Re: HTML document "attachment" icon



On Thu,  6 September 11:23 Toralf Lund wrote:
>  On 2001.09.06 10:46 M . Thielker wrote:
>  > Hi,
>  >  > On 2001.09.06 10:04 Toralf Lund wrote:
>  > > Also, perhaps you want to add the HTML icon when the message is
>  > > "multipart/alternative" and one of the parts is "text/html"? Or maybe
>  > not,
>  > > it might be that you want it only when no plain text version is
>  > available.
>  >  > I have pretty strong opinions on that one - I see the HTML icon as a
>  > warning. I don't want HTML mail and if someone starts writing email in
>  > HTML,
>  > I usually trash it unread and replay to them to re-send this and future
>  > emails using text-only format.
>  Well, it's definitely a matter of opinion.
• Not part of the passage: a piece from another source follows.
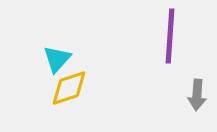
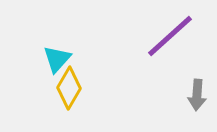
purple line: rotated 44 degrees clockwise
yellow diamond: rotated 42 degrees counterclockwise
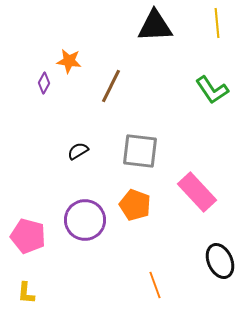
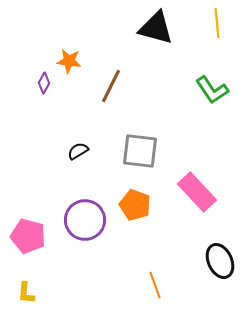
black triangle: moved 1 px right, 2 px down; rotated 18 degrees clockwise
I think some people would want a
>  warning not every time a message contains HTML, but only when there is no
>  alternative to viewing it, i.e. when no plaintext representation of
>  the content exists.

In multipart/alternative the preferred rendering of a document is controlled
by the ordering of individual parts.  A UA should honour the preferences set
by the message sender by picking the highest quality version of the document it
is capable of presenting to the user.  There is no reason why a UA cannot
allow a user to specify the document formats they wish the UA to interpret.
There is also nothing to stop a UA from sending an MDN indicating that the
message could not be displayed or processed.  Finally, the UA should allow any
of the alternative versions of a document to be saved to a file.  For example,
a multipart/alternative document containing, say, application/postscript and
text/plain is useful even in a UA that cannot render postscript since the user
is made aware that the plain text document is an approximation of the
postscript.  Naturally, it should be possible to save the postscript and render
it elsewhere.

>  Apart from that, I don't quite agree that HTML is so bad. As I said
>  earlier, it seems to me that it's often an alternative to something far
>  worse, like MS Word documents. Also, I don't think HTML is really about
>  having 17 colours and 9 fonts (like someone else on the list expressed it).

I think the point was that given power to provide good presentation, people
abuse it and the result is worse than plain text.

>  As far as I understand, the intentions behind it is indeed to put focus  on 
>the content and provide a clear presentation. I guess what I'm saying
>  is that you shouldn't blame HTML for all the bad HTML documents people
>  write.

Exactly!

Personally, I feel the greatest abuse of HTML in mail is the excessive use
of graphics, which are big - particularly animations, and the use of scripting.
Used just for simple markup, results can be reasonably good.  Still, HTML is a
very poor match to email as opposed to the web.  Because of the browser wars
which caused all sorts of useless rubbish to be added to browsers, its also
very difficult to implement correctly and leads to excessive bloat.

Alternative mechanisms to provide for markup in mail have been proposed, see
RFC 1896 - "text/enriched MIME Content-type".  IIRC, Netscape/Mozilla support
this - maybe OE as well.  Maybe it would be useful for Balsa to support this
format.  Being able to send something more than plain text and something less
than HTML has its place.

Sadly, without widespread use of alternatives, we are stuck with HTML.